Only Lovers Left Alive, de Jim Jarmusch

 

Only Lovers Left Alive, de Jim JarmuschL’amour, ça conserve ! Voilà plusieurs siècles qu’Adam et Eve, deux vampires aux existences décadentes, filent la parfaite idylle. Deux amants marginaux et spirituels, aux manières sophistiquées, s’évertuant à survivre à l’ombre d’un XXIe siècle de plus en plus apathique. Adam (Tom Hiddelston) est à Détroit. Il vit carapaté chez lui, lassé de l’inertie intellectuelle dans laquelle le monde s’enfonce peu à peu. Un monde hanté par des humains de plus en plus morts ou de moins en moins vivants. Ainsi, Adam de se morfondre : “J’en suis malade. Ces zombies, ce qu’ils ont fait au monde, la peur de leur propre imagination.” Reclus dans sa maison, Adam déprime, s’évertuant à tuer le temps en se plongeant dans la musique, entouré de ses guitares. Eve (Tilda Swinton), quant à elle, plus enthousiaste ou moins découragée, persévère en continuant d’étancher sa soif de culture, immergée dans l’entrelacs romantique des rues de la belle Tanger. Entre deux verres de sang, elle égrène les heures en compagnie de son ami Christopher Marlowe (John Hurt), lui-même vampire de son état… Marlowe, c’est ce poète et dramaturge à la vie dissolue, contemporain de Shakespeare et précurseur de la tragédie moderne élisabéthaine. Il est l’une des nombreuses œillades littéraires que Jim Jarmusch s’est amusé à disséminer ici et là, au fil de son récit. On y évoque également Mary Shelley, la mère de Frankenstein, ainsi que le poète Lord Byron.

Tirant les bords entre ces deux cités aux atmosphères nocturnes singulières, Jim Jarmusch file sa délicieuse histoire d’amour entre ces deux êtres promis à l’éternité. Deux ombres mélancoliques, témoins de l’histoire et de ses dérives et qui, du haut de leur existence multi-centenaire, portent un regard désenchanté sur un monde moderne en déliquescence. Sur cette époque où l’on ne peut plus s’abaisser à “vider” le premier humain venu. Où trouver du sang clean tient du miracle. Souillée, infectée, l’hémoglobine de qualité se fait rare. Il n’y a guère qu’à l’hôpital que l’on peut encore s’en dégoter une ou deux poches souples de qualité. Adam s’y rend d’ailleurs régulièrement, incognito, pour s’en glisser quelques-unes sous le manteau, grâce à son petit arrangement dealé avec le médecin de garde.

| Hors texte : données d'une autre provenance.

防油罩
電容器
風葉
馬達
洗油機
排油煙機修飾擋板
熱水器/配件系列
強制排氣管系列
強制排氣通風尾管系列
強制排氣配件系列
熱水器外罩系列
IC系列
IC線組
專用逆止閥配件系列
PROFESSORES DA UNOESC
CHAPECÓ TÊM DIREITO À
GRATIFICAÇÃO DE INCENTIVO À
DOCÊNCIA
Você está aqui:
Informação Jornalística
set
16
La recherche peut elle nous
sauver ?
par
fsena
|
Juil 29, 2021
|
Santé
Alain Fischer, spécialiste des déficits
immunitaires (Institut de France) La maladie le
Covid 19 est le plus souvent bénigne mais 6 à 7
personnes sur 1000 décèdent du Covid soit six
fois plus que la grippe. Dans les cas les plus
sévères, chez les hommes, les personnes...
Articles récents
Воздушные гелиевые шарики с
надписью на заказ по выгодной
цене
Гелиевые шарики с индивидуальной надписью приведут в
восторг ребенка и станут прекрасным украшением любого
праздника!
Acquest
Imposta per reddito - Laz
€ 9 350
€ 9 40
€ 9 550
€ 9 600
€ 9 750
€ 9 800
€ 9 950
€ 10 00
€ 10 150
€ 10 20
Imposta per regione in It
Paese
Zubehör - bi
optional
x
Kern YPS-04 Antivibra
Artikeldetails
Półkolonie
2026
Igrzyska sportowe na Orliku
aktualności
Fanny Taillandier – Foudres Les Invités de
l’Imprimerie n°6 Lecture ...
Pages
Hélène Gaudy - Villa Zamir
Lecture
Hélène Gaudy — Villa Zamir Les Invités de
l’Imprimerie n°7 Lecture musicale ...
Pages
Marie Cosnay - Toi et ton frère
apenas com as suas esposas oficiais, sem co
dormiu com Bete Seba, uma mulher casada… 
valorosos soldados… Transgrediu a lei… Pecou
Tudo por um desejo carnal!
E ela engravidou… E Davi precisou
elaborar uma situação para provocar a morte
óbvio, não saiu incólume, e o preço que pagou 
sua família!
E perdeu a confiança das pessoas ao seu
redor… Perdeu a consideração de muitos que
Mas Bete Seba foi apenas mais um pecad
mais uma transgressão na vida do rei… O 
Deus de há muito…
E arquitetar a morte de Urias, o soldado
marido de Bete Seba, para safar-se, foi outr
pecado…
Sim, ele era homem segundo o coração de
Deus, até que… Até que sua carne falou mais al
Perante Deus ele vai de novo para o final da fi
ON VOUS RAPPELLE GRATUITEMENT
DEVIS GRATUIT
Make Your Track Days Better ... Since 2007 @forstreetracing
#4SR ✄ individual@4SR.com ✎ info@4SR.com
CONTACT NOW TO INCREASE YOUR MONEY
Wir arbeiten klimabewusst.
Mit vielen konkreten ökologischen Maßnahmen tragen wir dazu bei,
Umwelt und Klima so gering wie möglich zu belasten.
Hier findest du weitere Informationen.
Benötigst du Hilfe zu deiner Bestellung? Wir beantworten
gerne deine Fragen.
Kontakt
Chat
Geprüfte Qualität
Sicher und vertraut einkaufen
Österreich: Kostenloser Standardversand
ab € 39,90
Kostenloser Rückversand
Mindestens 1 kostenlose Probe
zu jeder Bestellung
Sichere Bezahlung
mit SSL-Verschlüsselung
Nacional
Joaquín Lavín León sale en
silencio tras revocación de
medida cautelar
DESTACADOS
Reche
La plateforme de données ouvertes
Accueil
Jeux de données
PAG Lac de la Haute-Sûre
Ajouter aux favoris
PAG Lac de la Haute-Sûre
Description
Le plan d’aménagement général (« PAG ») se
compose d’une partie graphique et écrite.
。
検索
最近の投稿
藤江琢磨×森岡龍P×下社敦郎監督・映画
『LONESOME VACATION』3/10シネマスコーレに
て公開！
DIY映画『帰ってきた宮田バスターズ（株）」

Là où l’indomptable Tarantino sait s’emparer d’un genre pour mieux le dynamiter, Jim Jarmusch opère avec plus de retenue pour une réalisation tout aussi irrésistible. Le cinéaste soustrait la figure du suceur de sang à l’épouvante pour en faire un esthète exigeant nourri à la beat generation. Le cerbère scrupuleux d’une certaine idée de l’art et de l’amour, libres et engagés, prônés par les Kerouac, Ginsberg et Burroughs. Paré d’une bande-son encore une fois impeccable (goûtez donc au “Funnel of Love” de Wanda Jackson, au “Trapped by a Thing Called Love” de Denise Lasalle ou au tripant “Red Eyes and Tears” signé du Black Rebel Motorcycle Club), Only Lovers Left Alive s’étire avec grâce comme une longue et délicate flânerie. Impudente et indolente, mais jamais ennuyeuse. Une ode à la création et à cet underground new-yorkais dans lequel Jarmusch continue de puiser son inspiration et de renouveler son cinéma. Du bel ouvrage. Snob à souhait.

 
Only Lovers Left Alive de Jim Jarmusch, avec Tilda Swinton, Tom Hiddelston, Mia Wasikowska, John Hurt… Etats-Unis, 2013. Sortie le 19 février 2014.